Saints almighty, the girl was strong.
Alana didn’t waste any more time, knowing what had to be done. As best she could with Myriem gripping her, she slapped the girl across the face. Then once more for good measure.
Myriem shook for a moment, and then her eyes focused on Alana.
“Sister,” she said calmly. “I presume I was unseemly again?” She put Alana back on the ground.
“Quite,” Alana said. “I don’t know the hour, but it is still some time before sunrise.”
“I’m sorry,” Myriem said, smoothing her nightshift with her ink-stained fingers. “I wish I could—”
“I know, sister,” Alana said. “I wish we could be more help to you.”
“You have been,” Myriem said. “I—I know this is where I needed to be until now. And now I will go to Saint Julian’s.”
She was confused again. “You mean Saint Bridget’s.”
“Yes, what did I say?”
“Julian.”
“Why would I—” She paused, and then nodded like she understood. “Because I must seek Saint Julian.”
“Seek him?” She had said Jontlen before. Myriem was often very focused on specific saints, including Jontlen and Julian. Alana had often found her sketching pictures of those saints, though the finished works were nowhere to be found.

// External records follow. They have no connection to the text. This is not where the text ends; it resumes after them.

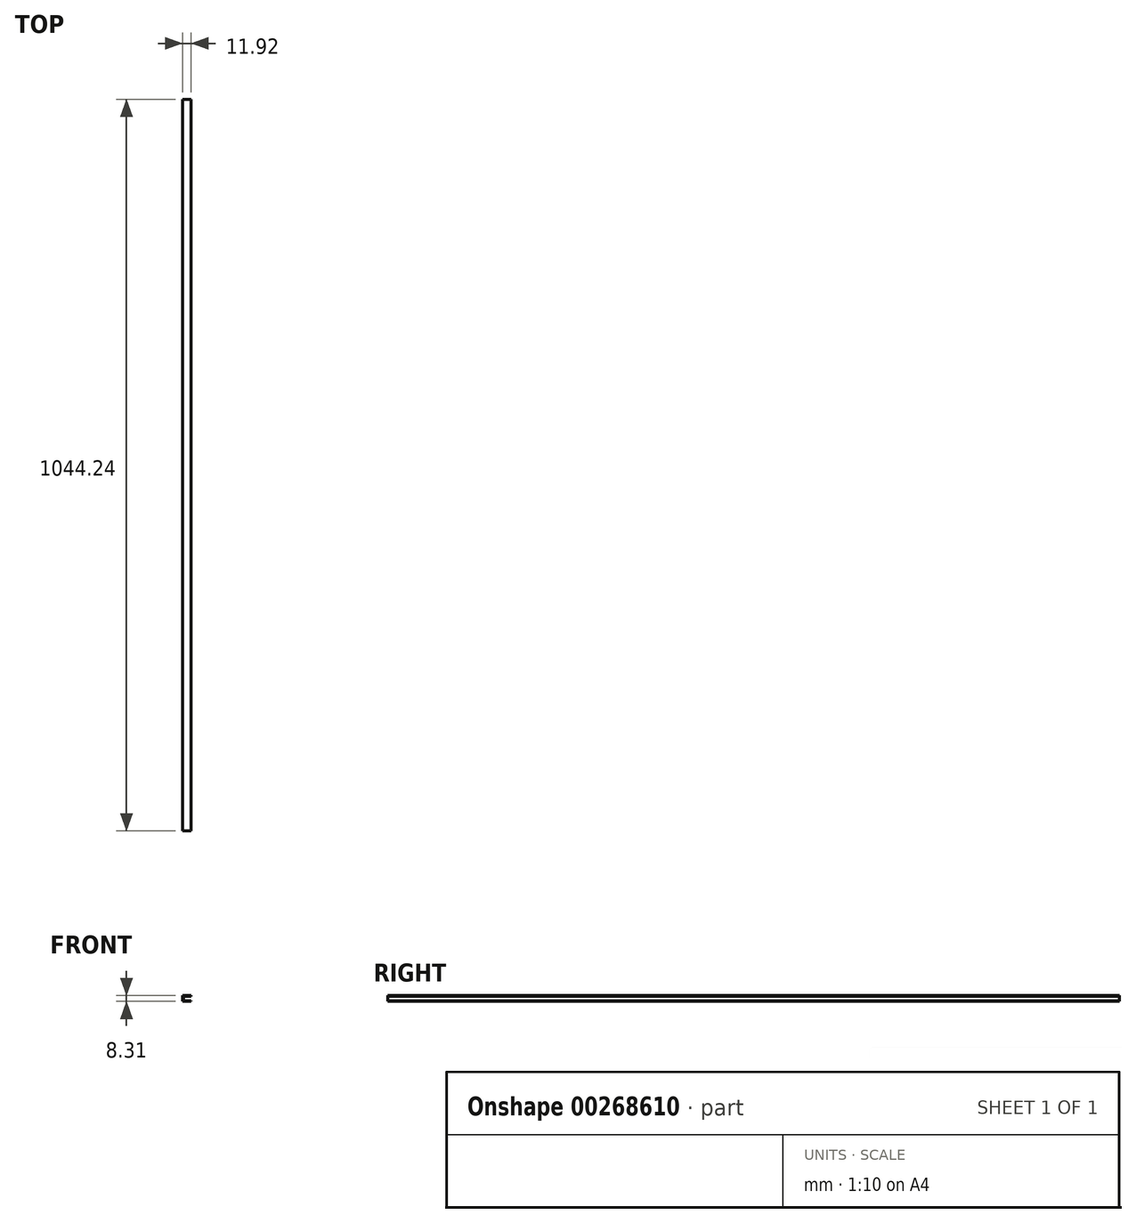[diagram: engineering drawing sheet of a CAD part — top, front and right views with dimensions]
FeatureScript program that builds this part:
annotation { "Feature Type Name" : "Feature", "Feature Type Description" : "" }
export const myFeature = defineFeature(function(context is Context, id is Id, definition is map)
    precondition{}
    {
        {
            var Q0;
            Q0=qCreatedBy(makeId("Front.planeOp"),FACE);
            var sketch = newSketch(context, id + "F0", { "sketchPlane" : qUnion([Q0])});
            skLineSegment(sketch, "E0.bottom", {"start": v(0, 3.35) * mm, "end": v(10.9, 3.35) * mm});
            skLineSegment(sketch, "E0.top", {"start": v(0, -3.37) * mm, "end": v(10.9, -3.37) * mm});
            skLineSegment(sketch, "E0.left", {"start": v(0, 3.35) * mm, "end": v(0, -3.37) * mm});
            skLineSegment(sketch, "E1.bottom", {"start": v(-1.02, 4.14) * mm, "end": v(10.9, 4.14) * mm});
            skLineSegment(sketch, "E1.top", {"start": v(-1.02, -4.17) * mm, "end": v(10.9, -4.17) * mm});
            skLineSegment(sketch, "E1.left", {"start": v(-1.02, 4.14) * mm, "end": v(-1.02, -4.17) * mm});
            skLineSegment(sketch, "E2", {"start": v(10.9, 3.35) * mm, "end": v(10.9, 4.14) * mm});
            skLineSegment(sketch, "E3", {"start": v(10.9, -3.37) * mm, "end": v(10.9, -4.17) * mm});
            skSolve(sketch);
        }
        {
            var Q0;
            Q0=makeQuery(id+"F0.imprint","IMPRINT",FACE,{"disambiguationData":[TD([[makeQuery(id+"F0.imprint","IMPRINT",EDGE,{"derivedFrom":sQuery(id+"F0.wireOp",EDGE,"E0.bottom")}),1.0]])]});
            extrude(context, id + "F1", {"entities" : qUnion([Q0]), "depth" : 1044.24 * mm});
        }
    });
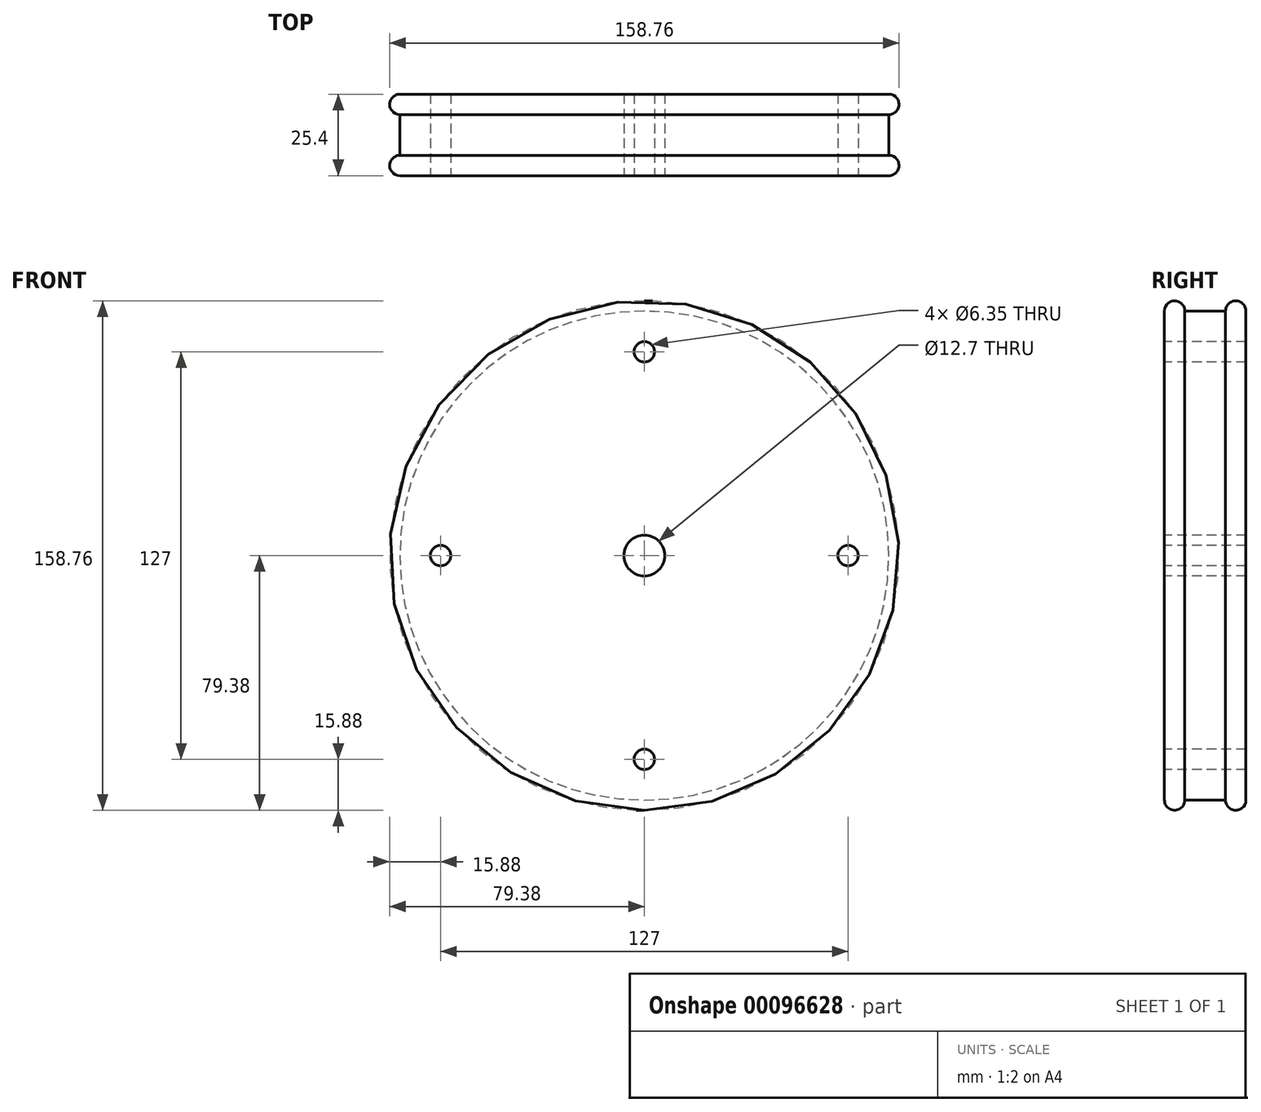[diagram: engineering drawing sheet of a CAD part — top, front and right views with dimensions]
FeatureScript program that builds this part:
annotation { "Feature Type Name" : "Feature", "Feature Type Description" : "" }
export const myFeature = defineFeature(function(context is Context, id is Id, definition is map)
    precondition{}
    {
        {
            var Q0;
            Q0=qCreatedBy(makeId("Front.planeOp"),FACE);
            var sketch = newSketch(context, id + "F0", { "sketchPlane" : qUnion([Q0])});
            skCircle(sketch, "E0", {"center": v(0, 0) * mm, "radius": 76.2 * mm});
            skSolve(sketch);
        }
        {
            var Q0;
            Q0 = qSketchRegion(id + "F0", true);
            extrude(context, id + "F1", {"entities" : qUnion([Q0]), "depth" : 12.7 * mm});
        }
        {
            var Q0;
            Q0=makeQuery(id+"F1.opExtrude","CAP_FACE",FACE,{"disambiguationData":[OSD([sQuery(id+"F0.wireOp",EDGE,"E0")])],"isStart":false});
            var sketch = newSketch(context, id + "F2", { "sketchPlane" : qUnion([Q0])});
            skCircle(sketch, "E1", {"center": v(0, 0) * mm, "radius": 79.38 * mm});
            skSolve(sketch);
        }
        {
            var Q0;
            Q0 = qSketchRegion(id + "F2", true);
            extrude(context, id + "F3", {"entities" : qUnion([Q0]), "operationType" : NewBodyOperationType.ADD, "depth" : 6.35 * mm});
        }
        {
            var Q0;
            Q0=makeQuery(id+"F1.opExtrude","CAP_FACE",FACE,{"disambiguationData":[OSD([sQuery(id+"F0.wireOp",EDGE,"E0")])],"isStart":true});
            var sketch = newSketch(context, id + "F4", { "sketchPlane" : qUnion([Q0])});
            skCircle(sketch, "E2.0", {"center": v(0, 0) * mm, "radius": 79.38 * mm});
            skSolve(sketch);
        }
        {
            var Q0;
            Q0 = qSketchRegion(id + "F4", true);
            extrude(context, id + "F5", {"entities" : qUnion([Q0]), "operationType" : NewBodyOperationType.ADD, "depth" : 6.35 * mm});
        }
        {
            var Q0;
            Q0=makeQuery(id+"F3.opExtrude","CAP_FACE",FACE,{"disambiguationData":[OSD([sQuery(id+"F2.wireOp",EDGE,"E1")])],"isStart":false});
            var sketch = newSketch(context, id + "F6", { "sketchPlane" : qUnion([Q0])});
            skPoint(sketch, "E3", {"position": v(0, 0) * mm});
            skSolve(sketch);
        }
        {
            var Q0;
            Q0=sQuery(id+"F6.wireOp",VERTEX,"E3");
            var Q1;
            Q1=makeQuery(id+"F1.opExtrude","SWEPT_BODY",BODY,{"disambiguationData":[OSD([sQuery(id+"F0.wireOp",EDGE,"E0")])]});
            hole(context, id + "F7", {"style" : HoleStyle.SIMPLE, "endStyle" : HoleEndStyle.THROUGH, "holeDiameter" : 12.7 * mm, "locations" : qUnion([Q0]), "scope" : qUnion([Q1]), "isTappedThrough" : true});
        }
        {
            var Q0;
            Q0=makeQuery(id+"F3.opExtrude","CAP_FACE",FACE,{"disambiguationData":[OSD([sQuery(id+"F2.wireOp",EDGE,"E1")])],"isStart":false});
            var sketch = newSketch(context, id + "F8", { "sketchPlane" : qUnion([Q0])});
            skCircle(sketch, "E4", {"center": v(0, 63.5) * mm, "radius": 3.18 * mm});
            skCircle(sketch, "E5.1.0", {"center": v(-63.5, 0) * mm, "radius": 3.18 * mm});
            skCircle(sketch, "E5.2.0", {"center": v(0, -63.5) * mm, "radius": 3.18 * mm});
            skCircle(sketch, "E5.3.0", {"center": v(63.5, 0) * mm, "radius": 3.18 * mm});
            skPoint(sketch, "E5.center", {"position": v(0, 0) * mm});
            skSolve(sketch);
        }
        {
            var Q0;
            Q0 = qSketchRegion(id + "F8", true);
            extrude(context, id + "F9", {"entities" : qUnion([Q0]), "operationType" : NewBodyOperationType.REMOVE, "endBound" : BoundingType.THROUGH_ALL, "oppositeDirection" : true, "depth" : 25.4 * mm});
        }
        {
            var Q0;
            Q0=makeQuery(id+"F3.opExtrude","CAP_EDGE",EDGE,{"disambiguationData":[OSD([sQuery(id+"F2.wireOp",EDGE,"E1")])],"isStart":false});
            var Q1;
            Q1=makeQuery(id+"F3.opExtrude","CAP_EDGE",EDGE,{"disambiguationData":[OSD([sQuery(id+"F2.wireOp",EDGE,"E1")])],"isStart":true});
            var Q2;
            Q2=makeQuery(id+"F5.opExtrude","CAP_EDGE",EDGE,{"disambiguationData":[OSD([sQuery(id+"F4.wireOp",EDGE,"E2.0")])],"isStart":true});
            var Q3;
            Q3=makeQuery(id+"F5.opExtrude","CAP_EDGE",EDGE,{"disambiguationData":[OSD([sQuery(id+"F4.wireOp",EDGE,"E2.0")])],"isStart":false});
            fillet(context, id + "F10", {"entities" : qUnion([Q0, Q1, Q2, Q3]), "radius" : 3.17 * mm, "tangentPropagation" : true, "allowEdgeOverflow" : false});
        }
    });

“The one with the shield!” Myriem snapped with irritation, pushing Alana out of the room.
“What?”
Myriem stormed out into the hall, but as soon as she crossed the threshold, her expression changed to confusion. “What . . . I was telling you about . . . someone. The tall one . . . with the shield. He comes here to see you. I saw him . . . in water, in fire. In agony. Weeping in defeat.”
Sister Alana wasn’t sure how to respond to that. She knew who Myriem meant: Dayne Heldrin, of the Tarian Order.
“Did you need me to tell him something?” Alana offered.